Nietzsche desconfiaba de los intelectuales reticentes al ejercicio físico porque son sordos a la voz de su propio cuerpo.  Al pensar incrustados a sus cátedras, decía, están predestinados a ser escapistas de la realidad. Este fue, por ejemplo, el caso de Plotino, el gran filósofo idealista, que sentía vergüenza de tener cuerpo y luchaba por liberarse del peso de la carne y subir ligero a la pureza de la voz del espíritu.  Los filósofos estáticos nunca pudieron experimentar la formidable sensación de acabar un partido de fútbol exhaustos, sucios, doloridos y felices después de haber competido en un campo enfangado un día de lluvia contra un rival u poco superior y al que, en el último momento, han vencido. Pero quien no siente la sabiduría de la voz de su cuerpo, conoce muy mal su propia alma. 

“Hemos ganado”, decimos; y, tras ello, nos sentimos dominados por una extraña contaminación de empatía que nos permite afirmar los lazos de copertenencia de los nuestros. Para algunos es un sentimiento muy primario. ¡Claro que sí! ¡Es el fundamento de la política!

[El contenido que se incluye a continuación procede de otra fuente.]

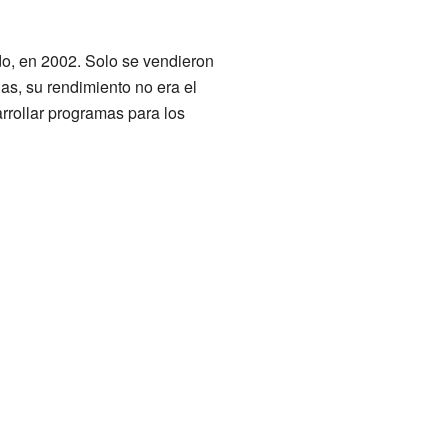
do, en 2002. Solo se vendieron
as, su rendimiento no era el
arrollar programas para los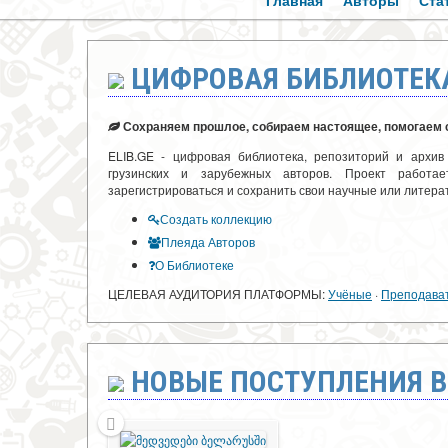
Главная
Авторы
Ста
ЦИФРОВАЯ БИБЛИОТЕК
Сохраняем прошлое, собираем настоящее, помогаем с
ELIB.GE - цифровая библиотека, репозиторий и архи
грузинских и зарубежных авторов. Проект работа
зарегистрироваться и сохранить свои научные или литера
Создать коллекцию
Плеяда Авторов
О Библиотеке
ЦЕЛЕВАЯ АУДИТОРИЯ ПЛАТФОРМЫ:
Учёные
·
Преподава
НОВЫЕ ПОСТУПЛЕНИЯ В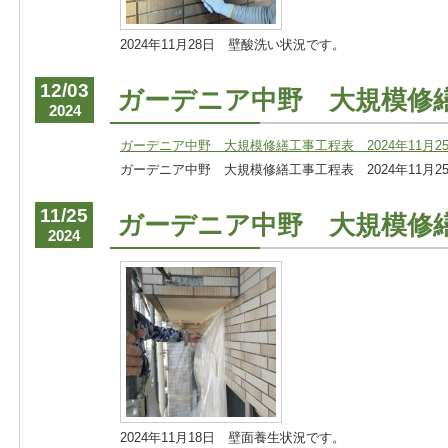
2024年11月28日 壁酸洗い状況です。
12/03
ガーデニア中野 大規模修
2024
ガーデニア中野 大規模修繕工事工程表 2024年11月25
ガーデニア中野 大規模修繕工事工程表 2024年11月25
11/25
ガーデニア中野 大規模修
2024
2024年11月18日 壁面養生状況です。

Hay una cosa sublime en el espectáculo que nos proporciona Iniesta cuando, con la pelota imantada a sus pies, consigue ralentizar el tiempo a su alrededor, y mientras sus contrarios caen en la pesadez de un tiempo en proceso de solidificación que les obliga a moverse a cámara lenta, él, con sutileza,  encuentra el camino del laberinto de piernas.  A los escolásticos ociosos les gustaba plantearse cuestiones hiperbólicas, como ésta: “¿Cuántos ángeles pueden bailar en el extremo más afilado de una aguja?”. Si eso fuera factible para un humano, seguramente sería Iniesta.  Cuando entra en juego sabemos que hemos de tener a mano todos los adverbios y locuciones temporales, porque el instante se nos aturrulla y surge, de repente, lo inesperado como la posibilidad más natural. Ese instante es el lugar de la creatividad.  Si la rutina es el seguimiento constante de la misma ruta, en el instante creativo hay la posibilidad de un camino inexplorado. El tiempo es el jugador número 13 de un equipo de fútbol.  Y es muy caprichoso. Sólo los más grandes saben ganarse su complicidad y dejar al rival en la ingrata posición del contrarelojista empantanado en una pista de brea viscosa.  

Cierto, mientras la pelota está en juego, el azar, indómito, se reserva la última palabra. Pero los domesticadores del instante –precisamente porque no pueden prever por dónde les vendrá la pelota--  siempre han estado en Babia.  Saben que la relajación del rival es, a menudo, la razón de sus derrotas. Saben también que, cuando se ha pitado el final del partido, todo lo que ha ocurrido se transforma en relato y lógica en la pluma de los cronistas, pobres relatores de lo imposible.

Si para John Ford el cine era ver caminar a Henry Fonda, el fútbol es ver jugar a Andrés Iniesta … si puede ser, con una cerveza bien fría en la mano.